For a lawyer forced to reckon each week with whatever moral failure his client represents, Keegan’s been running really badly. In his short screen career, he’s progressed from “Serial Killer” to “Cancer” to “Cannibal” (somehow passing through Amish country on the way). But finally Kee’s found a client with whose primary sin he’s truly simpatico: bigamy. Whether he’s really into Big Love or just a lot of little ones, Kee certainly likes to spread it around.
He’s having a hard time finding any takers lately, though, with Mikki putting him firmly in his place as an ex-client and Maddy sharing her garden with new lover Bruce. Secretary Leanne’s hard up too, with her elusively named boyfriend scooting off to Scotland for the foreseeable. But chef Alberto (Michael Imperioli of The Soprano, rocking a manly ponytail) has no trouble pulling more than his share of beautiful women. Trouble is, he’s the marrying kind and doesn’t know when to say when.
(Incidentally, for those keeping score on Rake’s food fetish, Kee for the second straight episode isn’t paid in edibles. However, since his client is a chef, he is in effect getting paid by food. Works for me.)

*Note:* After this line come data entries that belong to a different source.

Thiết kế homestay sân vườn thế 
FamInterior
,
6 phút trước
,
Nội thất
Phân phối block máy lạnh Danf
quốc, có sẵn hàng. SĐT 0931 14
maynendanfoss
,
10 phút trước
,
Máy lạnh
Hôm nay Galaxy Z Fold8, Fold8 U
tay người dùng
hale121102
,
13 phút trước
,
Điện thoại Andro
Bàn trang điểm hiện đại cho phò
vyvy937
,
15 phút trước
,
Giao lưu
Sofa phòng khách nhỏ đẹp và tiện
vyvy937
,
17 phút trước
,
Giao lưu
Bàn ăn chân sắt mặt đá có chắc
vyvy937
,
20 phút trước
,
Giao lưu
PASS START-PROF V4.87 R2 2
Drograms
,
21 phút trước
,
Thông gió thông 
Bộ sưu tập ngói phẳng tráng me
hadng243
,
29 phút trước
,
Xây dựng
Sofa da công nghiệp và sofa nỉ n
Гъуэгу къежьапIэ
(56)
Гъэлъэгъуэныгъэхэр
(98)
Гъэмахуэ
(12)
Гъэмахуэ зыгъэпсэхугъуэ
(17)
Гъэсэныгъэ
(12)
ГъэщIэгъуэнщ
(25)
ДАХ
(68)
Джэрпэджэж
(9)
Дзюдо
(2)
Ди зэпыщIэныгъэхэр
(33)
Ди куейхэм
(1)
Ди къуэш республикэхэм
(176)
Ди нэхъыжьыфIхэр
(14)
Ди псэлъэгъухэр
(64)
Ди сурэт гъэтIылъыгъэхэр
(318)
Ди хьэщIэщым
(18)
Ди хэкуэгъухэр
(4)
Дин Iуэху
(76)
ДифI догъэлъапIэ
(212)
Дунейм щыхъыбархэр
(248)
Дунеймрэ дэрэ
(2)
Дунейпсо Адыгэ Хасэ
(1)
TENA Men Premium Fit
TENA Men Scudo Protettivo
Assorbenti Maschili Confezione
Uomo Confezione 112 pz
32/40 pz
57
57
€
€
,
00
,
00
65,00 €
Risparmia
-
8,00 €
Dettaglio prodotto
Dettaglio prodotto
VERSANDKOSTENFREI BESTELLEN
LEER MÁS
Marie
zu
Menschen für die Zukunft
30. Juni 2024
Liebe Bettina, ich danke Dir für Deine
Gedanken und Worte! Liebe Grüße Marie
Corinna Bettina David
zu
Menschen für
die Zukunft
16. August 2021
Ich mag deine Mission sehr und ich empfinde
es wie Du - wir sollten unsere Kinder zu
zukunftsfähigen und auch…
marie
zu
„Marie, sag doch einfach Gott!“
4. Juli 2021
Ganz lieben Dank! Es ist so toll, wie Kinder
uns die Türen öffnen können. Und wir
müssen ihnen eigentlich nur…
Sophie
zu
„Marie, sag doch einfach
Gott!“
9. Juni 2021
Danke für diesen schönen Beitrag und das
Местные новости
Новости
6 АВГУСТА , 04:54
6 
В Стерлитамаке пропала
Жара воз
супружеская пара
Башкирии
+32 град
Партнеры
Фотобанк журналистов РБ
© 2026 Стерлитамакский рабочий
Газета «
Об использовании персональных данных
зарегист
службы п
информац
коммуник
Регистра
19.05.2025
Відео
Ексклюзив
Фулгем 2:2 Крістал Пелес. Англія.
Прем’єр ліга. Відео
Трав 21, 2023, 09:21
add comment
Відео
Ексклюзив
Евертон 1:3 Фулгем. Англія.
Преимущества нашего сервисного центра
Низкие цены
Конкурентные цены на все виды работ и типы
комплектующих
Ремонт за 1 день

Alberto’s wives, from Santa Barbara to Santa Monica, can’t get enough either. Though outraged, they both cling to Alberto. “How could love be a crime?” he asks, with operatic ardor. Kee can’t help but admire a guy who’s made two marriages work when he couldn’t handle one—his squabble with Bruce just landing him in deeper manure with Maddy. Kee’s fallen so far romantically that he can’t even buy sex anymore, though Mikki readmits him to her good graces long enough to fend off former client Clay, who angrily refuses to accept her retirement.
Alberto’s a doting father, too, though the episode strangely misses the chance to compare those avidly attended swim lessons and soccer games with Kee’s caring but erratic attention to his son. He does try to get in touch with Finn (to suggest he quit taking lessons from his English teacher) but can’t get him to return his calls, and that futility may be the point.
Meanwhile, monogamous marital misery abounds in this episode. In instructive contrast to the love flowing between Alberto and his wives, the lawyer and judge on the case, who are newly divorced, actively loathe each other. Scarlet and Ben also are on the rocks, or at least Scarlet is. She gets a DUI after having a martini or three (on the way back from where with whom, exactly?). Kee gets her off the hook—not incidentally, by leveraging his flirtation with the apparently not-so-happily-wed mayor’s wife—but Scarlet confesses she’s reached her limit. When you’re tapping Kee as marriage counselor (quite apart from the fact Scarlet’s still hung up on him), you know you’re in trouble. Ben’s similar-sounding confession almost draws Kee into disclosing Scarlet’s secret, but he covers up just in time.
To his credit, Kee fixes much more than he breaks in this episode, playing Mr. Lonelyhearts to everyone despite his own romantic troubles. The best scene finds Kee solving the Clay problem with subtlety where fisticuffs failed. His present of a sex toy-like tropical tchotchke (a Balinese God of Plenty—and then some), looks like it could perk up the marriage while reminding Clay that he has a lot to lose, too.
Kee may be well out of the relationship game given the current state of play, but he’s still desperate to find somebody. Ironically, the only woman truly devoted to him, who understands commitment enough to throw him a bone on Valentine’s Day, is stalker Margaret. “Sorry I missed you the other night,” she purrs over the phone, alluding to their unconsummated vehicular rendezvous. Her Valentine’s Day gift shows she knows her guy, who can’t resist (against his better judgment) opening what looks like cigars, but her heart in a box isn’t half as sweet as it sounds. At least she didn’t go for the Samberg/Timberlake version of a romantic present…
Kee gives good lawyer this time around, but unfortunately for Alberto, being third time lucky in the marriage department costs him the case. For all his transgressions, though, his wives will still love him when he gets out of jail; poor Kee, on the other hand, performs mitzvahs left and right, but can’t get no love. Even Mikki, his demoiselle in distress, won’t bite on a Valentine’s dinner pitched as a straight pity date. Eating Italian alone, a tramp with no lady, Kee’s heart’s in the right place, wrong time.